Adapun rinciannya adalah :
1. Asrama Putra MA
(seluruh santri MA dari kelas X, XI dan XII) 1 Asrama
2. Asrama Putra SMP (seluruh
santri SMP dari VII, VIII dan IX ) 1 Asrama
3. Asrama Putri MA
(seluruh santri MA dari kelas X, XI dan XII) 1 Asrama
4. Asrama Putri SMP
(seluruh santri SMP dari VII, VIII dan IX ) 1 Asrama
5. Kantor pengurus
putra 1
6. Kantor pengurus
putri 1
7. Kamar pembina Putra
3
8. Kantor pengurus
putri 1
9. Asrama santri Salaf
kelas putra ( non sekolah ) 1
10. Asrama santri Salaf
kelas putri ( non sekolah ) 1
E. PROGRAM PENDIDIKAN
1. Madrasah Diniah
Salafiyah ( Non sekolah)
Dewasa ini
disadari atau tidak talah terjadi pergeseran moral yang sagat jauh dari apa
yang disyariatkan oleh Nabi Muhammad SAW. Hal ini dapat dilihat dalam pola
perilaku kehidupan masyarkat, khususnya generasi mudanya. Itu semua terjadi
dikarenakan pengausaan nilai-nilai agama yang sangat minim berikut
pengamalannya.
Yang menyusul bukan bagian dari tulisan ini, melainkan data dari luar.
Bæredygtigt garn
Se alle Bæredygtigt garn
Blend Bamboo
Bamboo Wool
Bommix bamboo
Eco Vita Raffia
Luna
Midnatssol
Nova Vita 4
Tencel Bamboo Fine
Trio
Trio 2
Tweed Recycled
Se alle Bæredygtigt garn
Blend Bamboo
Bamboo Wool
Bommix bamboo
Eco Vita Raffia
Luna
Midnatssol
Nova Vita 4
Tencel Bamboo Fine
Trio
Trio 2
Untuk menjawab rasa kekhawatiran melihat kondisi masyarakat
tersebut, Diniyah Salafiyah Al-Asy'ariyyah 2 berusaha untuk menyelesaikannya
dengan mengembalikan persoalan itu pada kontek yang asli melaluii kajian
kitab-kitab Salafy (Kitab Kuning) yang muatan islamnya sangat dalam sehingga
out put yang dihasilkan benar-benar menguasai masalah-masalah keagamaan
2.
MADRASAH
DINIYAH WUSTHO-ULYA (UNTUK TINGKAT SMP DAN SMA)
Berawal dari
rasa kekhawatiran melihat kondisi masyarkat Islam pada umumnya, generasi muda
yang notabennya adalah tulang punggung Negara secara khususnya semakin menjauh
dari nilai-nilai agama yang telah disyariatkan oleh Robbul 'Izzati. Manusia diciptakan oleh Allah SWT,
sebagai kholifah dimuka bumi ini, yang diberi kemampuan akal yang lebih
dibanding mahluk yang lain, serta mempunyai pemahaman tentang agama secara
menyeluruh (kaffah). Pada sisi yang lain
keadaan generasi muda yang ada sekarang ini, adalah seperti gambaran diatas.
Berawal dari pemikiran tersebut seorang figur masyarakat yang bernama KH.
Muntaha Alh menggagas suatu diniyah yang sejajar dengan SMP dan SMA. Harapan
dari Beliau dengan diadakannya diniyah tersebut pola dan tata-cara (muammalah) para peserta didik yang ada di
dalamnya dapat menjadi Insanul kamil yaitu;
manusia yang senantiasa memijakkan hal kehidupannya dengan sendi-sendi agama.
3.
Program Tahfidzul Qur’an
Berlatar belakang PPTQ
al-Asy’ariyyah 2 adalah Pesantren yang berbasis Tahfidzul Qur’an, Namun masih
jarang atau sedikit sekali santri yang menghafalkan Al-Qur’an, kemudian dari
gagasan DR. K.H Abdurrahman Asy’ari, Alh, beliu membuat program Tahfidzul
Qur’an dan sekaligus untuk menjawab pertanyaan-pertanyaan dari berbagai
kalangan ketika menanyakan tentang basis pondok pesantren Al-Asy’ariyyah 2.